Similar to how the original sets itself up, we follow former convict Dell (Hart) as he’s begrudgingly going from job interview to job interview just so he can obtain their signature to prove to his parole officer he’s looking for work. He approaches his current job interview with the same attitude, only to earn the attention of his potential employer, billionaire Phillip Lacasse (Cranston) who has been left a quadriplegic following a paragliding accident, and against the wishes of his assistant Yvonne (Nicole Kidman) hires him as his new live-in carer, despite Dell being more than unqualified for the position. Soon, the two men – who both hail from different worlds, Dell from the impoverished districts of New York where his estranged wife (Aja Naomi King) and son are living in a rundown apartment, and Phillip in the comfort of his swanky penthouse with opera music blaring through the speakers – become good friends, and teach each other the important values of life and how best to live it.
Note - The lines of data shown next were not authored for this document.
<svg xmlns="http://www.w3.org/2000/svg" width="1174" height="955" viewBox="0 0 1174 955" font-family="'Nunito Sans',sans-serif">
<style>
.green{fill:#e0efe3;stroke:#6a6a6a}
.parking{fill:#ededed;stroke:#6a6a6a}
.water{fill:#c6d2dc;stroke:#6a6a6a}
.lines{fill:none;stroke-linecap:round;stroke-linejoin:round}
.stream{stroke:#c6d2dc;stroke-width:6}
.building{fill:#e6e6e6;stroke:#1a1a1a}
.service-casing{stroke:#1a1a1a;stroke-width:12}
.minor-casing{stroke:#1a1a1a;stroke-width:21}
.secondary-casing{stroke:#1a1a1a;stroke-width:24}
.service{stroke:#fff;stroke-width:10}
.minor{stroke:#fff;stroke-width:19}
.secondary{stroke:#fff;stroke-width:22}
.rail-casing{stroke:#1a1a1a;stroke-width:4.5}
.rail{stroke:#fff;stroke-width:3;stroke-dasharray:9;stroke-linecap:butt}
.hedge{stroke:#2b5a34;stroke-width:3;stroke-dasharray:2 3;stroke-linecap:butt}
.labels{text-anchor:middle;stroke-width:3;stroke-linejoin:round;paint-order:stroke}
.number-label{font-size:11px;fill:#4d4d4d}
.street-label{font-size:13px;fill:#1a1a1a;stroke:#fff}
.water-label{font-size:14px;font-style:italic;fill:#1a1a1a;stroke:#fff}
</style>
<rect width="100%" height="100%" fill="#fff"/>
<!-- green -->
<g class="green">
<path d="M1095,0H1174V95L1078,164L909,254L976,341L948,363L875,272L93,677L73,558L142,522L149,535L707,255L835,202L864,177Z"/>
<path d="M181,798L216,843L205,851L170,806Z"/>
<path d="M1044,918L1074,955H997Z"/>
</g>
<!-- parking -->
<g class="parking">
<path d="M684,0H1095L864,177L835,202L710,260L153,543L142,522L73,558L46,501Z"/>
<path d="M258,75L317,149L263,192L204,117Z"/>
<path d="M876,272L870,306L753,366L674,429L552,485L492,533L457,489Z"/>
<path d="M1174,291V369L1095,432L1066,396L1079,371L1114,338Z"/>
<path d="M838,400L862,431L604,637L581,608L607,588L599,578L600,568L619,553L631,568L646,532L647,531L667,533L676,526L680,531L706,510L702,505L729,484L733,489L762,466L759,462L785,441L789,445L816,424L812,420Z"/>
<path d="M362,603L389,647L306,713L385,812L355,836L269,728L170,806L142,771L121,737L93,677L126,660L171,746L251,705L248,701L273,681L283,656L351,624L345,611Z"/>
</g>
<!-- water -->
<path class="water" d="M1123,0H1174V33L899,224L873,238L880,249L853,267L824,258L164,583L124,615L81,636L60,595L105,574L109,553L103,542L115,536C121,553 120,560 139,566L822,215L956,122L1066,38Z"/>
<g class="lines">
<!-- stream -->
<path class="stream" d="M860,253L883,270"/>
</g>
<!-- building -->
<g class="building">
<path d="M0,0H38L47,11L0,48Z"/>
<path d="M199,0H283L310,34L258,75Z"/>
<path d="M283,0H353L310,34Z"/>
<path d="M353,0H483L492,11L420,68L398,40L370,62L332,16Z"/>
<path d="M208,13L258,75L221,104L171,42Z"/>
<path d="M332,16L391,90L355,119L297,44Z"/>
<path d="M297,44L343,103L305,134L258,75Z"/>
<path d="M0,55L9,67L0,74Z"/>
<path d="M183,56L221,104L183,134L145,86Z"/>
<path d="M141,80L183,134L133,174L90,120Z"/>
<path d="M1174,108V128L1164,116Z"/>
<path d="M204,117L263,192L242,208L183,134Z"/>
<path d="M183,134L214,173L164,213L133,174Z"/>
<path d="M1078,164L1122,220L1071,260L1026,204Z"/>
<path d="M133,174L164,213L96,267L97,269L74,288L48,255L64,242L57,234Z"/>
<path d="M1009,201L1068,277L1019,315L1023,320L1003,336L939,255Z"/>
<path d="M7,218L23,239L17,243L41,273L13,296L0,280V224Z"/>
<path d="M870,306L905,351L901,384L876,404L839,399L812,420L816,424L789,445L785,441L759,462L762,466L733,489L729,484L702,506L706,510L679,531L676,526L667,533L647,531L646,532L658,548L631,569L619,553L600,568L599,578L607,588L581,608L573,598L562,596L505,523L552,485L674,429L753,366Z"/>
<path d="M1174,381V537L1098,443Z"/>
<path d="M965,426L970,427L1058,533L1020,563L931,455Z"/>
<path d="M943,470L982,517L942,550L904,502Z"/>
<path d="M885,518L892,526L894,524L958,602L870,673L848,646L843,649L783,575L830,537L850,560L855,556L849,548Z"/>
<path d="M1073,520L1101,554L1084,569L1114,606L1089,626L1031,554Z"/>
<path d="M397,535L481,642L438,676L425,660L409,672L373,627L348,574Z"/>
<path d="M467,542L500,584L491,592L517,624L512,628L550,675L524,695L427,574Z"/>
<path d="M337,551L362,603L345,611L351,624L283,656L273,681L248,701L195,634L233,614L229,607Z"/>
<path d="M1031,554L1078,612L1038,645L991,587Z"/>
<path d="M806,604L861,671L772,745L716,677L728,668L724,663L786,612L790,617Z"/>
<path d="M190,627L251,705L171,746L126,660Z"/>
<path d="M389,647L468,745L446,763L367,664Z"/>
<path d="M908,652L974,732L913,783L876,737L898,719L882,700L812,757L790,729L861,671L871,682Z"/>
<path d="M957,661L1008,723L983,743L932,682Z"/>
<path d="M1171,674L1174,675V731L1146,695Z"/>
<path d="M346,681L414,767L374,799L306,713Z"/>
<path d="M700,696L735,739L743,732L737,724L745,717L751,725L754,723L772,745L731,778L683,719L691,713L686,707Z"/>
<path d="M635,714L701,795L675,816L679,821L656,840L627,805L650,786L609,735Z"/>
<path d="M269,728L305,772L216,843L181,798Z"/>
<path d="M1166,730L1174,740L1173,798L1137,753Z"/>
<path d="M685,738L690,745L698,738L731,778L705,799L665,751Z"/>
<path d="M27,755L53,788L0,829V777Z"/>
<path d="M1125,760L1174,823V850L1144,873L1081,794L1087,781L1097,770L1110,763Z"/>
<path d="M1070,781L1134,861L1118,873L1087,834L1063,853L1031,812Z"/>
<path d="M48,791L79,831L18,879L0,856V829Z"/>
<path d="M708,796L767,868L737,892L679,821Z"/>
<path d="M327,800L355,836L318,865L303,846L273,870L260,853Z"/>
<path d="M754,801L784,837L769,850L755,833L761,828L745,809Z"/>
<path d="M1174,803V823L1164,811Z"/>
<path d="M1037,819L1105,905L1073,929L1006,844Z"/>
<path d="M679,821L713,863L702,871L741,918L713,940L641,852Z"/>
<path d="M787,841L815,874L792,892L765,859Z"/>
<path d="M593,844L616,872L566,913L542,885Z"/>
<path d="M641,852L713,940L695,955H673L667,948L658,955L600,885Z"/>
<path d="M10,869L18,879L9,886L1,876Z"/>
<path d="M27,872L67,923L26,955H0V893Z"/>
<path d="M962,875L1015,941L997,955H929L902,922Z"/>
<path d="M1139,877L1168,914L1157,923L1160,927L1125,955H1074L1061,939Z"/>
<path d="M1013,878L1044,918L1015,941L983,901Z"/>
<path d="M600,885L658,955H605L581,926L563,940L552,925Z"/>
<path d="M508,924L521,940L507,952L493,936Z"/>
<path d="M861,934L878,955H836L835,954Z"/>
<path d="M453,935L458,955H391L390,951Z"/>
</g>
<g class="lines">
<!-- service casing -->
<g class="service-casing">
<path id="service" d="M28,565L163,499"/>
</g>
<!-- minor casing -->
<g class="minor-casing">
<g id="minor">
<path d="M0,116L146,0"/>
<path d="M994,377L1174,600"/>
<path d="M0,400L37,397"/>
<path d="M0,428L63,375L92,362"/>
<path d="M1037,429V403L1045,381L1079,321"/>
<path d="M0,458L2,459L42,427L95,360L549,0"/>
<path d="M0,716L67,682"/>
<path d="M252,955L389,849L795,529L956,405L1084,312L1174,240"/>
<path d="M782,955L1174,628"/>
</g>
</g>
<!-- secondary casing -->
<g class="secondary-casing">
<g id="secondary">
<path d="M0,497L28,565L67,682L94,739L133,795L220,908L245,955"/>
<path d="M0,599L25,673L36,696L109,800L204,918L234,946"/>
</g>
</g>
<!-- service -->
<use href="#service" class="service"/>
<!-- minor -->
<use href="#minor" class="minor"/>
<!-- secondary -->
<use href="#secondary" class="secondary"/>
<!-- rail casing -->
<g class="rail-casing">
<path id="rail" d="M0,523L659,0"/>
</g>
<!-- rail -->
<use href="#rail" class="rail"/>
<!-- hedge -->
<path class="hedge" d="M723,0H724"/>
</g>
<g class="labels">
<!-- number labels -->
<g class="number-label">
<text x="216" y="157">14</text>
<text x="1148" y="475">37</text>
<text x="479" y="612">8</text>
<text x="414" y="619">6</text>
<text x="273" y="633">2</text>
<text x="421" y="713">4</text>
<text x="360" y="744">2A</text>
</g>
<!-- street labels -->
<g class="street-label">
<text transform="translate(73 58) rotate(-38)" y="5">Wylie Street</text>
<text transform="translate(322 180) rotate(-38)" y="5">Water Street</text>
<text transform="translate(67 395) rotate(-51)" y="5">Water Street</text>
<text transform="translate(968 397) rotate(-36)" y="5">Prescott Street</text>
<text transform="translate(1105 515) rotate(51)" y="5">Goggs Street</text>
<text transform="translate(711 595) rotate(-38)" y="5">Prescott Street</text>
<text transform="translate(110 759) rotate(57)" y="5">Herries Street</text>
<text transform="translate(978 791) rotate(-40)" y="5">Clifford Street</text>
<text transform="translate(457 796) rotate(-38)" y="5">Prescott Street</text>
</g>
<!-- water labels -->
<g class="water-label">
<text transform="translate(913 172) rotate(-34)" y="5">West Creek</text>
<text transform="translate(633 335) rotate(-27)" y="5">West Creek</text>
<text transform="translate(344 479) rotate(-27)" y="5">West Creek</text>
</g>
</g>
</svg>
This is a far more dialled-down vehicle for Kevin Hart, who has previously made a career out of being in obnoxious comedies like Night School and Ride Along, but not necessarily a course-correctional one, either. The script has him doing a lot of the standard Hart schtick, riffing on certain topics in a mini stand-up set in the middle of a scene as well as reacting to gross-out humour on occasion – there’s a scene that seems to go on for an eternity about changing Cranston’s character’s catheter – but here, the overall tone leans a lot more toward the dramatic side, which makes those moments feel even more out of place than a more standard Hart movie. You have a hard time trying to figure out which parts of this film you’re meant to laugh at or take incredibly seriously, because the way it’s shot and how the music is playing tells us that it’s a dreary affair, but the script and parts of Hart’s delivery are telling us that it’s meant to be more light-hearted than that. This film’s tone is odd, in that regard, because you’re unsure of its overall intent since it’s throwing different things at you simultaneously and you, like the film, don’t know which one to focus more on.
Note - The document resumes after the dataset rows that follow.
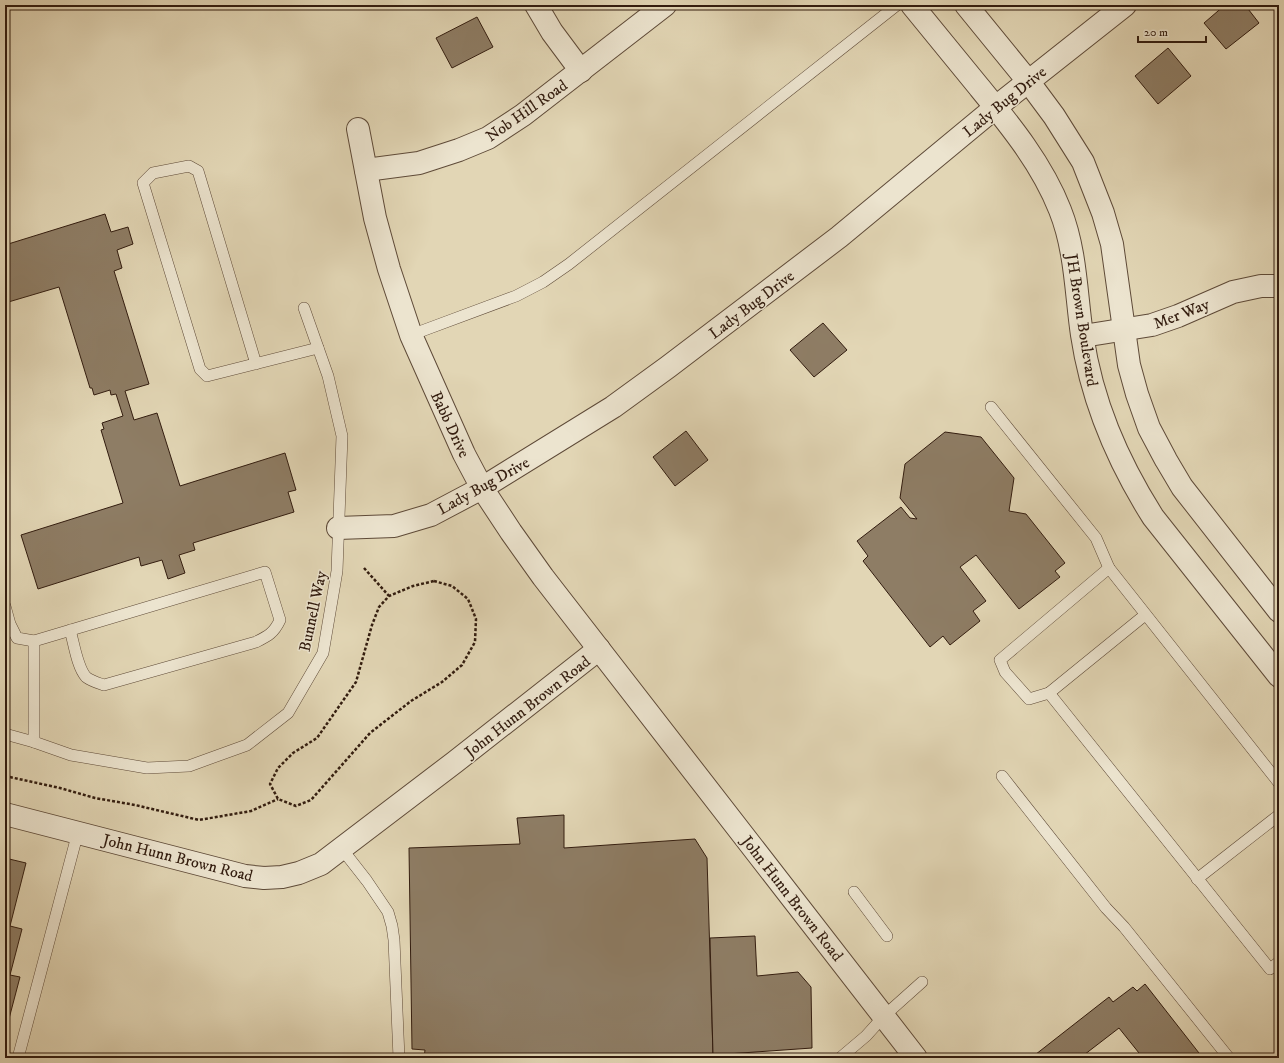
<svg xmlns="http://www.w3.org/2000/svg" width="1284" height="1063" font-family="'IM FELL DW Pica',serif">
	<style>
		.building { fill: #8e7d65; stroke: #321c0f }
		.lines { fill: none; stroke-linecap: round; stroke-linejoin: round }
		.service-casing { stroke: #5e4a38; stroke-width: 12 }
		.minor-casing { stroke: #5e4a38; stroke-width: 24 }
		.path { stroke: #321c0f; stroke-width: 2.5; stroke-dasharray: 3 2; stroke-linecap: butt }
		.service { stroke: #ece4cf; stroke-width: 11 }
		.minor { stroke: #ece4cf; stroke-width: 22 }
		.labels { text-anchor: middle; stroke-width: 3; stroke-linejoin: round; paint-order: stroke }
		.street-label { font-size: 16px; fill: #321c0f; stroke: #ece4cf }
	</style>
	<rect width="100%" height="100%" fill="#e2d6b5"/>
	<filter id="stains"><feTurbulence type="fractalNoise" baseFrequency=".005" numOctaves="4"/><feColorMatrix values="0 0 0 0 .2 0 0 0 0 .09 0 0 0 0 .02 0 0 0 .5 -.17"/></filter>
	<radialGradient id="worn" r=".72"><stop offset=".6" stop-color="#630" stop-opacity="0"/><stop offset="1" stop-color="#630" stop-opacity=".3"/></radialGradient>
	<g class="building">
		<path d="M1225 5H1245L1259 23 1226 49 1204 23Z"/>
		<path d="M477 17 493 47 452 68 436 38Z"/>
		<path d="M1168 48 1191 76 1158 104 1135 76Z"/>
		<path d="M105 214 111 232 128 227 133 244 117 250 122 268 114 271 149 384 125 391 134 420 157 413 180 486 285 453 296 490 288 492 294 512 193 543 195 550 179 555 185 573 168 579 162 560 141 566 139 557 38 589 21 535 123 503 101 430 104 429 102 423 123 416 116 394 111 395 110 390 94 395 92 388H90L59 287 5 303V245Z"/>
		<path d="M823 323 847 350 814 377 790 350Z"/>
		<path d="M686 431 708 460 675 486 653 457Z"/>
		<path d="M945 432 981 437 1014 478 1009 511 1026 514 1065 563 1055 571 1060 577 1019 609 976 555 960 567 986 601 973 611 980 621 950 645 943 636 930 647 863 561 868 556 857 541 901 507 910 518 917 519 900 498 905 464Z"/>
		<path d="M564 815V848L695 839 707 858 713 1055 615 1058H424L425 1050 412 1049 409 848 520 844 517 818Z"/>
		<path d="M5 858 26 863 10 926 22 929 10 975 20 977 5 1034Z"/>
		<path d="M755 936 757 976 798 972 811 987 812 1048 713 1055 710 938Z"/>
		<path d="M1145 984 1199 1053 1192 1058H1143L1119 1028 1080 1058H1031L1109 997 1113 1002 1133 987 1137 991Z"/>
	</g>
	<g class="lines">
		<g class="service-casing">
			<g id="service">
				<path d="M411 335 516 296 543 282 569 264 897 5"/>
				<path d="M256 364 198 171 189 166 153 173 143 183 200 369 207 376 318 348"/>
				<path d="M991 407 1096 538 1109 568"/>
				<path d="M5 606 10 624 17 638 34 641"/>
				<path d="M1049 693 1145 615"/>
				<path d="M5 734 34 742 71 755 147 768 189 766 247 745 288 713 323 653 337 571 342 436 328 376 304 308"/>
				<path d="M34 742V641L265 572 280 620C274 633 268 636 256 642L104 685C98 683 91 681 86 677 77 667 74 643 70 630"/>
				<path d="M1002 776 1106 908 1124 927 1229 1058"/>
				<path d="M1279 783 1109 568 1000 660 1005 672 1029 699 1049 693 1270 969 1279 962"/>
				<path d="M342 849 367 881 388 912 392 926 394 940 399 1058"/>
				<path d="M1197 879 1279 815"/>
				<path d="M854 892 887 936"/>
				<path d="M18 1058 78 832"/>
				<path d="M840 1058 866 1036 884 1016 922 982"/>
			</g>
		</g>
		<g class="minor-casing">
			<g id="minor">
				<path d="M536 5 552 32 581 71"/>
				<path d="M912 5C934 32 957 60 979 87 1010 125 1042 164 1060 210 1076 250 1076 294 1082 335 1092 402 1117 460 1153 517L1279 676"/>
				<path d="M966 5 1028 81 1054 116 1083 162 1103 213 1112 244 1129 365 1137 394 1149 428 1166 460 1182 487 1279 611"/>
				<path d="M358 129 375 218 389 269 411 335 464 454 482 488 511 532 543 577 916 1058"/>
				<path d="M366 170 419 163 459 150 488 138 523 115 665 5"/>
				<path d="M1083 336 1152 325 1178 316 1233 292 1261 286H1279"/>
				<path d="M338 528 394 526 431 515 482 488 613 407 668 367 839 237 996 107 1125 5"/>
				<path d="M5 814 245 876 264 878 282 877 299 873 321 864 455 762 599 649"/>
			</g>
		</g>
		<g class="path">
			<path d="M364 568 389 596"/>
			<path d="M434 581 452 586 468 599 476 619 475 642 462 665 442 682 411 701 370 733 311 800 296 806 278 799 270 784 278 768 293 753 317 738 356 682 372 625 379 607 389 596 413 586Z"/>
			<path d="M5 776 60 788 95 798 135 805 199 820 251 811 278 799"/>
		</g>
		<use href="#service" class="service"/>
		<use href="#minor" class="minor"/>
	</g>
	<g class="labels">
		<g class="street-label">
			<text transform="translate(1004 101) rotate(-39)" y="6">Lady Bug Drive</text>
			<text transform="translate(526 110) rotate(-35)" y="6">Nob Hill Road</text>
			<text transform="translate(751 304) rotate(-37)" y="6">Lady Bug Drive</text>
			<text transform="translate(1181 313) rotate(-21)" y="6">Mer Way</text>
			<text transform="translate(1083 320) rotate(81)" y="6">JH Brown Boulevard</text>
			<text transform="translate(451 424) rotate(65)" y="6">Babb Drive</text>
			<text transform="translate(483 485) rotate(-29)" y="6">Lady Bug Drive</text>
			<text transform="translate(312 611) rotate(-78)" y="6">Bunnell Way</text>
			<text transform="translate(527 706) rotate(-38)" y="6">John Hunn Brown Road</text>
			<text transform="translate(178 857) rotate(14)" y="6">John Hunn Brown Road</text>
			<text transform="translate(793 898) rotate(52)" y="6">John Hunn Brown Road</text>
		</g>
	</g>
	<rect width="1284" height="1063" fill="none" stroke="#e2d6b5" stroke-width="20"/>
	<rect x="6" y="6" width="1272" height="1051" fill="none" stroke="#321c0f" stroke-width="2"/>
	<rect x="10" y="10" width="1264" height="1043" fill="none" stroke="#321c0f"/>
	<path d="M1138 36v6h68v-6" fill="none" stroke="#321c0f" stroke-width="2"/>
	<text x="1144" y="36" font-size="12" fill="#321c0f" stroke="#ece4cf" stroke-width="3" paint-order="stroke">20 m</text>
	<rect width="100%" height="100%" filter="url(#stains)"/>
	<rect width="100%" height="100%" fill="url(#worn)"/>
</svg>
It’s also one of those films that you can correctly predict from the moment it starts; the opening scene, which is of the two leads evading police cars in a chase, is revealed to be a flash-forward to later in the movie before it cuts back to six months earlier when the story properly begins, which right there is when the film shoots itself in the foot because everything that follows after in terms of dramatic twist or character revelation is undone because we now know what’s going to happen to them later on. Even the stuff that does follow on from that is all stuff you’ve seen before, the Odd Couple formula about two guys who at first don’t get along but soon become the best of friends, with revelation after revelation that continuously tests their friendship, leading up to a big climax (glimpsed at in the opening scene) that sees them coming back together again after a third-act break-up, if you will. It doesn’t do much with these tropes to set itself apart from movies that do them much better, and so it becomes less entertaining and more boring than anything because you’re counting down the moments until the next predictable moment. It’s unfortunate, because both Hart and Cranston do have good chemistry together, and they both do very well in the movie, but they’re both saddled with a script that has them playing out these ancient parts with not much that’s added to make them feel fresh and new.
As much as he really is trying in this, The Upside is yet another unfortunate misstep for Kevin Hart, especially at a time when he could really use a win after that whole Oscars debacle.
SO, TO SUM UP…
The Upside has good intentions, as well as a decent pairing of Kevin Hart and Bryan Cranston, but unfortunately they are both stuck with a script that uses several buddy movie clichés and doesn’t add anything of interest to make it a more entertaining watch.